Singer doğrudan eylemin ancak diğer taktikler bir sonuç vermeyince ve halkın hayvanların içinde bulunduğu felaketi anlamasını sağlayacak türden ekstrem hayvan istismarlarına dair kanıtları ortaya çıkardığında  etkili olabileceğini düşünüyor. Adil ve etkili bir baskın eylemine örnek olarak ALF’in Pennsylvania Üniversitesi’ndeki kafa yaralanmaları araştırma laboratuarına izinsiz olarak girişini veriyor, bu eylem sonucunda halkın asla görmemesi gereken bir gerçek ortaya çıktı. Singer hayvan acısını azaltmak ya da sona erdirmek için “toplumumuzdaki akıl sahibi insanların bakış açılarını değiştirmeliyiz…” diyor. “Hayvan Özgürlüğü davasının gücü onun etik bağlılığıdır; yüksek bir ahlâki düzeyi işgal ediyoruz, burayı terketmek demek bize karşı çıkanlara koz verme demektir… diğer türleri maruz bıraktığımız yanlışlıklara bir kez tanık olunduktan sonra  bunlar asla inkâr edilemez,  zaferimizin görüntüsü bombalarımızın korkularında değil davamızın haklılığında yatıyor”. Eğitim ve etik argümanlar değişim potansiyeli taşırlar gerçekten. Bir çok durumda argümanlar –özellikle de hayvan acısını gösteren güçlü görüntülerle beraber bulunuyorsa- aklı başında, açık fikirli ve nazik insanları- umursamayan değil, bilmeyen insanları ikna edebilir. Tutkulu ve güzel konuşan hayvan hakları eğitmenleri, meselâ Gary Yourofsky gibi insanlar bir çok insanın hem düşüncelerini hem de hayatını değiştirdi. Gerçekten de Steve Hindi, Don Barnes ve Howard Lyman gibi insanlar eskiden avcı, dirikesimci ve çiftlik sahipleriydi, bu insanlar eğitim yoluyla derin uyanış yaşadılar ve dönüşüm geçirdiler.

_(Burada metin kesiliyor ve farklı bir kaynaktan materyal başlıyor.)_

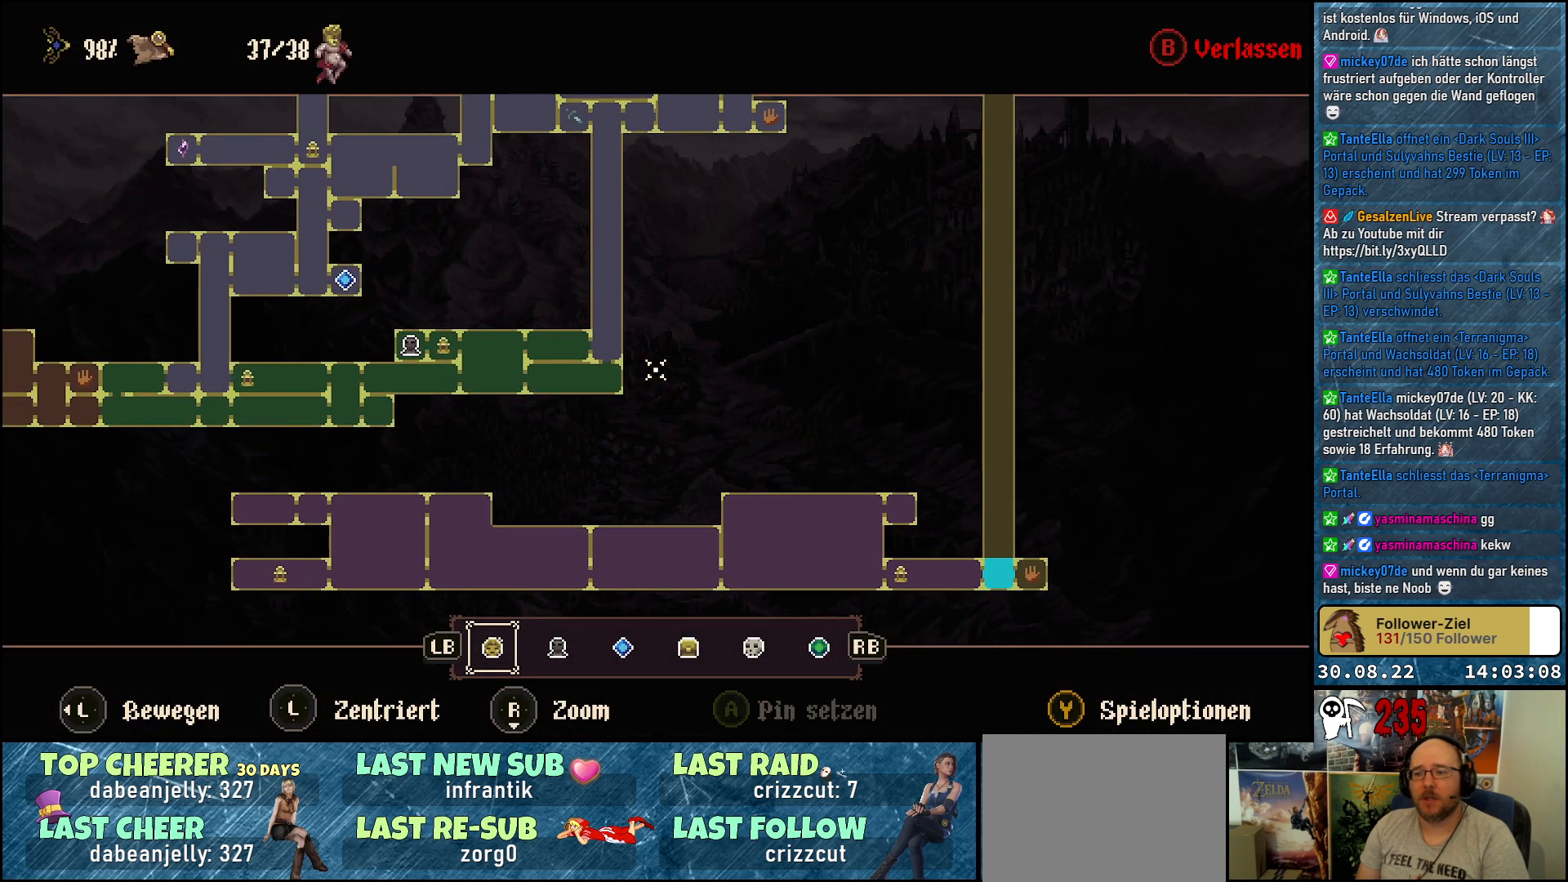
{"buttons": [], "left_stick": "center", "right_stick": "center", "events": []}
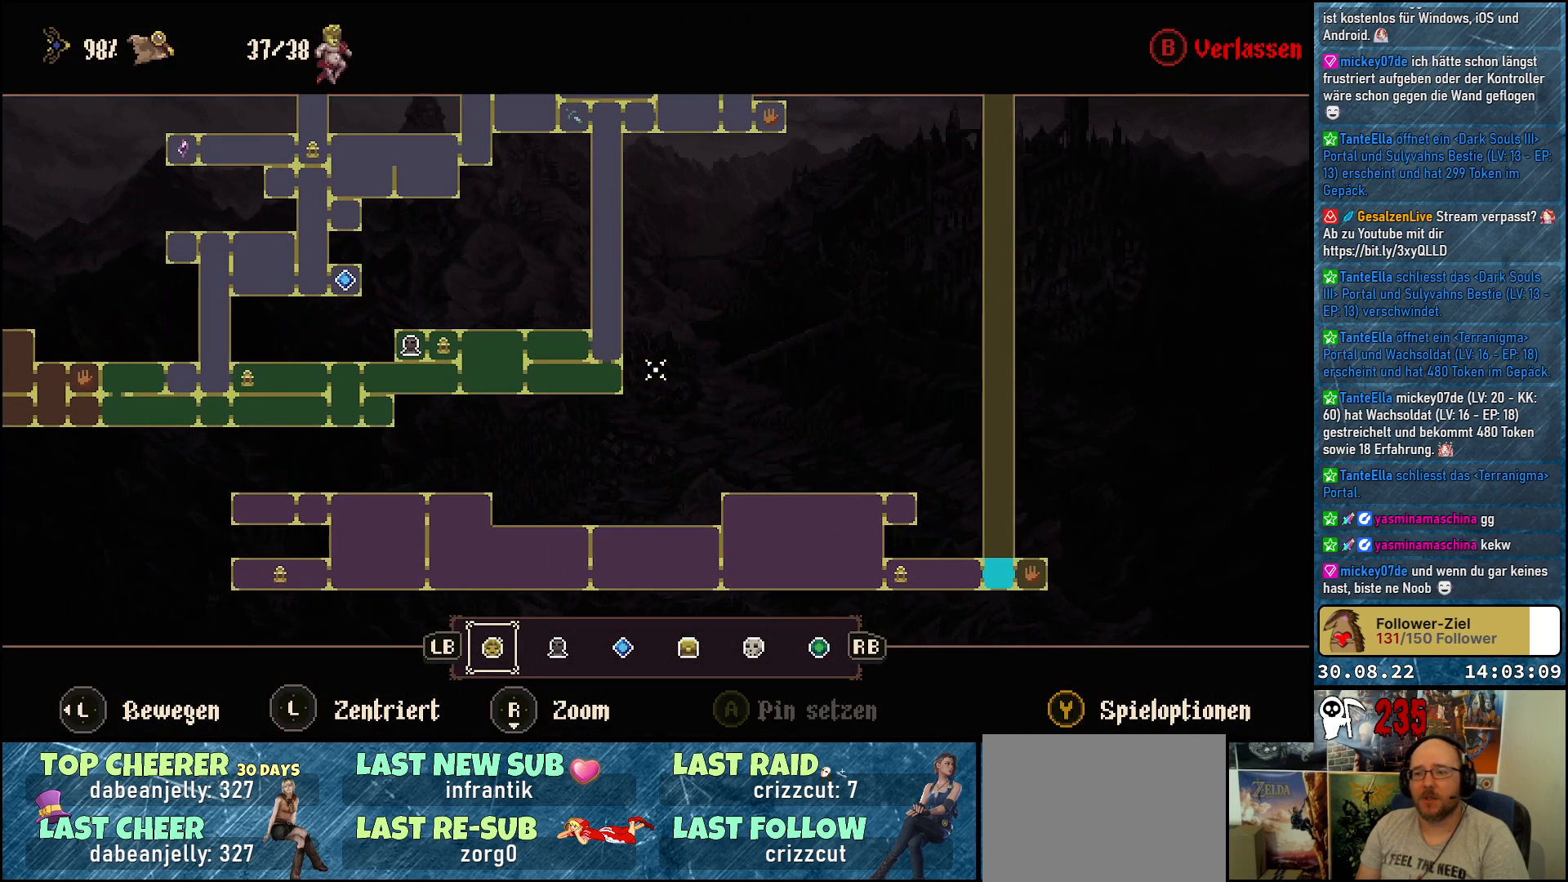
{"buttons": [], "left_stick": "up-left", "right_stick": "center", "events": [[83, "left_stick", "up-left"]]}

Dahası; hareket,  yeni ve güçlü eğitim, iletişim ve kanun araçları yaratmaya devam ediyor; çünkü  anaakım paradigma içerisinde daha fazla şey yapılabilir, ve bu yaklaşımı savunanlar  hayvanlara zulmedenlerle ve halkla daha saygılı bir diyaloğa uzanan kapıların hemen kapatılmamasını öne sürüyorlar. Singer ve diğerleri “mantıklı insanların akıllarına” saygıyla yaklaşsalar bile ALF  bu insanların çoğunun mantıksız, dar görüşlü insanlar olduğunu öne sürüp akıl ve ikna gücünün bu yüzden yetersiz kaldığını söylüyor. Endüstrilerin ve devletin, hayvanlar adına adaletin gerçekleşmesi talebine hem kurumsal hem de parasal anlamda güçlü itirazları var, bu yüzden ikna ya da eğitimle değişim yaratılması çok güç. Hukuk ve eğitim yolunu bir mücadelenin yegâne yolu  olarak öne çıkaranlar; insan psikolojisini hakimiyet altına almış irrasyonel güçleri, işkence edip öldürmekten kaynaklı sadistçe zevkleri, insanların değişime ve nahoş gelen realitelere karşı direnmek adına kullandığı derin psikolojik mekanizmaları; hayvanların çektiği muazzam ızdırapları görmezden gelmelerine izin veren gruplara ayırıp psikolojik olarak kopma mekanizmalarını, hayvanları sömürmekle elde ettikleri çıkarları ve dünyanın efendileri olmak adına yaratıldıklarına inandıkları bir türün üyeleri olarak kimliklerini hafife alan rasyonalist bir inancın dışavurumunu yapıyorlar.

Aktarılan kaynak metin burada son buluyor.